BEGIN Document section

Trade Is Crucial to Modern Beef Industry
Steve Dittmer | AFF Sentinel
Colorado Springs, CO
Originally sent to subscribers 07/18/24
Politics is about compromise. Usually, the only difference revolves around degree.
That said, we considered Donald Trump’s policies to be far superior without question in 2016. We also believed and wrote, in the late summer of 2016, that he could win, despite the opinion of many that no one could beat Hillary. The contrast this time -- amply driven by actual evidence of the last nearly eight years -- is even starker this time around.
That doesn’t mean there won’t be challenges for the beef industry if things go as expected and Trump becomes the 47th president. We think both adversaries and some party regulars have oversimplified Trump’s musings on trade. He has not come out against trade. He has said reciprocal trade, which his advisers have characterized as trade with nations we have trade agreements with, trade on the same general level of tariffs and non-tariff trade barriers. All of that with another country’s economic and military stance towards the U.S. taken into consideration, especially on goods and services with military or intelligence implications.
That doesn’t even take into account the intellectual thievery and the patent protection paramount to national safety. We sat in on a presentation a few years ago regarding China’s copying of our patent system and subsequent improvement on the system while the U.S. has weakened and corrupted our own patent system. That patent system, a natural function of our property rights principles, has been the foundation of innovation and success of our free market system from the jump.
But the selection of J.D. Vance as Trump’s running mate, while certainly a strong and smart choice in many ways, may present some influence on policy problematic for the beef industry.
Of course, the obvious is his acceptance of his wife being vegetarian. We have no idea how much influence that might introduce.
Secondly, he is no disciple of free trade. He would not have voted for NAFTA or USMCA, relatively benign trade agreements with our next door neighbors.
We are very cognizant of his background, familiarity and champion of manufacturing and labor in the so-called Rust Belt of the upper Midwest. We grew up in that region and there is no question that foreign competition has created major problems in that region, some of them self-inflicted and some not. Some of us well remember the German and Japanese invasion of the auto industry in the ‘60s and ‘70s that embarrassed Detroit’s automakers, showing that precision engineering, smart manufacturing, better enabling and training of workers and listening to customers provided better cars and trucks.
Detroit tried to foist tiny, light-weight, plastic-laden, under-powered, fast deteriorating jitneys on us in the ‘70s and Japanese and German manufacturers buried them, driving some out of business and some to the government for bailouts.

END Document section

Challenges:
• 1. From the column on trade and the beef industry, copy the passage starting at "Of course, the" and ending at "cars and trucks.".
• 2. Write the next part of the column on trade and the beef industry, picking up after its final sentence.

BEGIN Provided material

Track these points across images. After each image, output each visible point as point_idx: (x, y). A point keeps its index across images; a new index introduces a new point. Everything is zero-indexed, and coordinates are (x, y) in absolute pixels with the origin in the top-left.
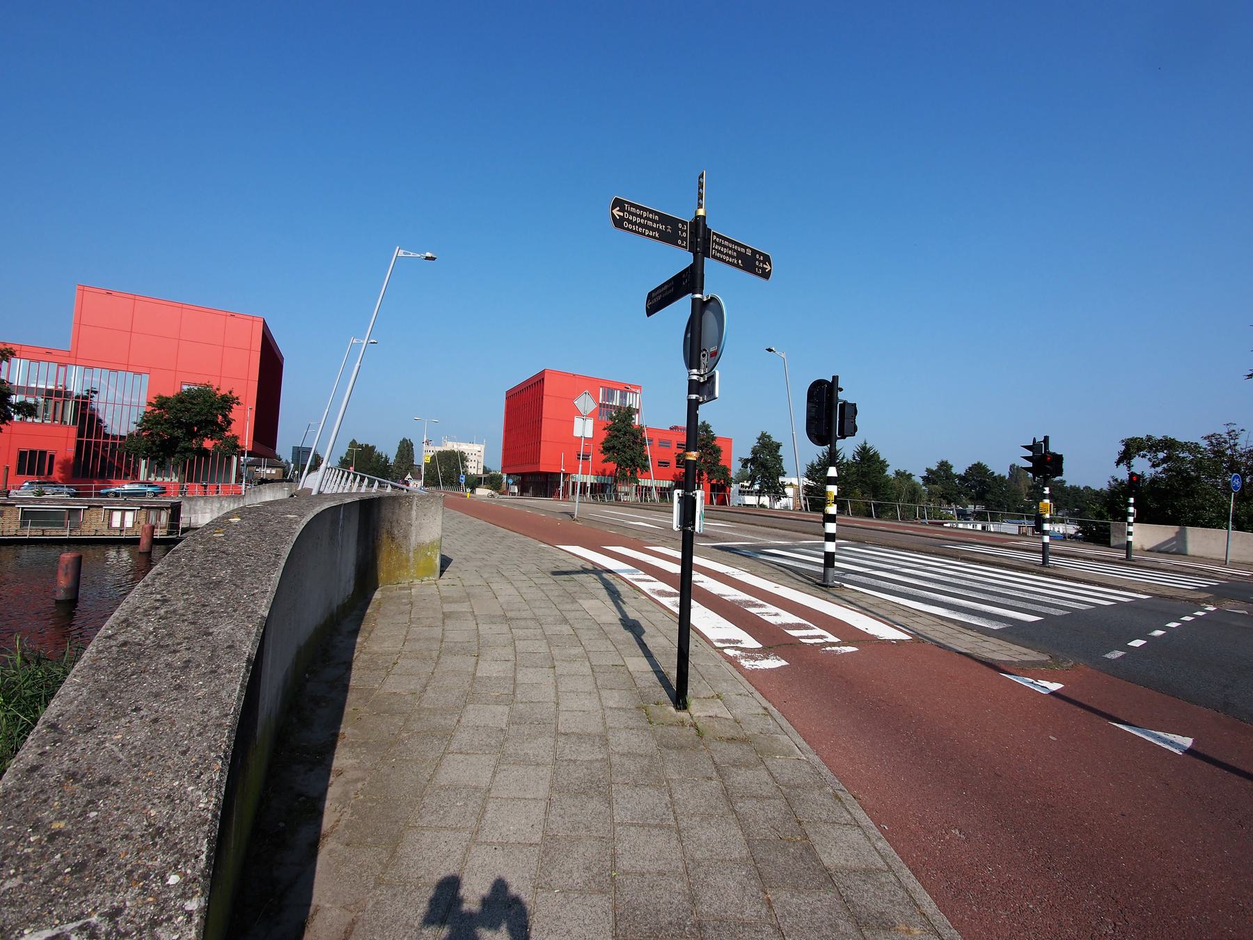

END Provided material

Final results:
• 1.
Of course, the obvious is his acceptance of his wife being vegetarian. We have no idea how much influence that might introduce.
Secondly, he is no disciple of free trade. He would not have voted for NAFTA or USMCA, relatively benign trade agreements with our next door neighbors.
We are very cognizant of his background, familiarity and champion of manufacturing and labor in the so-called Rust Belt of the upper Midwest. We grew up in that region and there is no question that foreign competition has created major problems in that region, some of them self-inflicted and some not. Some of us well remember the German and Japanese invasion of the auto industry in the ‘60s and ‘70s that embarrassed Detroit’s automakers, showing that precision engineering, smart manufacturing, better enabling and training of workers and listening to customers provided better cars and trucks.

• 2.
Ironically, the new design and manufacturing system the Japanese used to beat Detroit came from an expert from New Mexico Detroit had ignored (W. Edwards Deming).
For further irony, the automakers with legions of marketing and design experts have missed the boat again. They have themselves threatened their very existence by ignoring customer demand, flouting science and physics and chasing government favor and subsidy. They’ve abandoned focus and innovation in gasoline and diesel powered vehicles and lost billions.
There is no question some of the deterioration of manufacturing in the Midwest stemmed from corporate and industry missteps. But labor unions believed that they were indispensable, that corporations could and should pay unsustainable wages and benefits, that both companies and workers were owed existence and inevitability. Not only is there no free lunch, sometimes situations change and your lunch gets eaten if you don’t adapt.
The expectations of a better standard of living is central to the recent history of the Midwest. J. D. Vance’s family moved north just as millions did after WWII, to go where manufacturing industries required little education and no capital to make good money and a higher standard of living. Recall also, that this shift was engendered by the post-war period, when America was the unchallenged economic power in the world. Europe and Asia were in ruins, our manufacturing base had actually been built up during the war and our management skills honed.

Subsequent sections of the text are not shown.